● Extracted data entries
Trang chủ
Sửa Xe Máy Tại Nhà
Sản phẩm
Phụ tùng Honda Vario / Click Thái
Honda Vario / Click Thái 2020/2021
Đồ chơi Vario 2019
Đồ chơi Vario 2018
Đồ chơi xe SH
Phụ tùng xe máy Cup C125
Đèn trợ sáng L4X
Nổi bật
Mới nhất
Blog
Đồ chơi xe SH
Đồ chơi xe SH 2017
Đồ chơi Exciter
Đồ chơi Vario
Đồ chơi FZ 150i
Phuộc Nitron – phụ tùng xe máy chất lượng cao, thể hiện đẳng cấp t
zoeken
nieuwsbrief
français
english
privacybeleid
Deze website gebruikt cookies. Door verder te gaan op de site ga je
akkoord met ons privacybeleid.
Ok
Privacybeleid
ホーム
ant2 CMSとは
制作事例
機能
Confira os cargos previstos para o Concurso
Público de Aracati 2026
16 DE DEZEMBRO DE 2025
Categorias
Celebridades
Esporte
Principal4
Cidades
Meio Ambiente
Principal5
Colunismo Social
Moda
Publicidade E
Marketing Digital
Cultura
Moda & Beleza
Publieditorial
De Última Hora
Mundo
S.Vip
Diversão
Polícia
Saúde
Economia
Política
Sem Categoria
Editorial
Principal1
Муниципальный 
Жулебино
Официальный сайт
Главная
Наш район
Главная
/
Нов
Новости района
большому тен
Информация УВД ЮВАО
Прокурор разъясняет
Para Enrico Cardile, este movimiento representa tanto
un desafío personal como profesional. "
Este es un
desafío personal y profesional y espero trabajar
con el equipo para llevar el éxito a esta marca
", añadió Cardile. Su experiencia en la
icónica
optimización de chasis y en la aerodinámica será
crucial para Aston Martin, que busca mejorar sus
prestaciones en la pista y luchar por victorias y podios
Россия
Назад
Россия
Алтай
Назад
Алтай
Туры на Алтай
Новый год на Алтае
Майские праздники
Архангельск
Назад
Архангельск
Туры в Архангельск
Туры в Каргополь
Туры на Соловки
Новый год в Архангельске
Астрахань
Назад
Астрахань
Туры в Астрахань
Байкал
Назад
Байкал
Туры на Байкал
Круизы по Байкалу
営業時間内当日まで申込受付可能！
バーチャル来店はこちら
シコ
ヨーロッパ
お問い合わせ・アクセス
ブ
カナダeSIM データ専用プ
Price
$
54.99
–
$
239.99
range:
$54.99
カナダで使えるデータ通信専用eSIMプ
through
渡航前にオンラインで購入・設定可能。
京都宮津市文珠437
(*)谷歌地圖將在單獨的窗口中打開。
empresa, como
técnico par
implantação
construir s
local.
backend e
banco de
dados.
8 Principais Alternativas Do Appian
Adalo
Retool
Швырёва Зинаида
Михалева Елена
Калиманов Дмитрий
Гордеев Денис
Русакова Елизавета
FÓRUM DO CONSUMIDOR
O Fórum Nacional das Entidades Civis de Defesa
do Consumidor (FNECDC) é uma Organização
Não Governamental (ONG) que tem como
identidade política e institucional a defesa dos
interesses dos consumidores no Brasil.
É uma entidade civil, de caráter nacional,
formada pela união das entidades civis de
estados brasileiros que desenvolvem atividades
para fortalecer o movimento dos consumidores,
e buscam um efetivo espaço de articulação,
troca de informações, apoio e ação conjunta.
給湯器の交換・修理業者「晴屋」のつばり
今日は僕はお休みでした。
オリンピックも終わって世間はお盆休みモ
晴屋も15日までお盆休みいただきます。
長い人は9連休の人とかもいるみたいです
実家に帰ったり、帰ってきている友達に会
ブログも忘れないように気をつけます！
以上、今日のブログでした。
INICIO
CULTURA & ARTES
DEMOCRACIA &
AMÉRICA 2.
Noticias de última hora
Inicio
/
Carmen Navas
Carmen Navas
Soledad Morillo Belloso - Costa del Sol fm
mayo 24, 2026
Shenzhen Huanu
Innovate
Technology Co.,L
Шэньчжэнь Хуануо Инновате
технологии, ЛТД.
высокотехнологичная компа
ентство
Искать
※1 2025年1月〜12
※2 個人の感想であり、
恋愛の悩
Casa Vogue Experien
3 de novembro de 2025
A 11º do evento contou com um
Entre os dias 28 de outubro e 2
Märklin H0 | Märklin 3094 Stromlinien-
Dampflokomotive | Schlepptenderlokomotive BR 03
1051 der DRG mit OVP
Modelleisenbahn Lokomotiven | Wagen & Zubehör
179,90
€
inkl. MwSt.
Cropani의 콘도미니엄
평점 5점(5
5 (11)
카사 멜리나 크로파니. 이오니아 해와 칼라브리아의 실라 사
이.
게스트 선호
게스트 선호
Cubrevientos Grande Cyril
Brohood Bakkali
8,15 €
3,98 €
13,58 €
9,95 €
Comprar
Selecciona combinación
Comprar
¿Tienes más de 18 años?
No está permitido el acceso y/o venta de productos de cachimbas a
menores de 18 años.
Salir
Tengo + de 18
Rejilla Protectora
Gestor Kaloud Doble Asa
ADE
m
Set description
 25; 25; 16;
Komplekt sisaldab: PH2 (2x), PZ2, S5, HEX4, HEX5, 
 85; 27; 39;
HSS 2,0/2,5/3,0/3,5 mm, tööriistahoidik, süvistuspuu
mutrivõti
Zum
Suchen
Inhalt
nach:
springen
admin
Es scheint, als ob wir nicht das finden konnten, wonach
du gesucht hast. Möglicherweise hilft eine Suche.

● Problem to work on
What is the number of lines in these entries that hold "Honda"? Reply with the figure alone.

● Answer section
2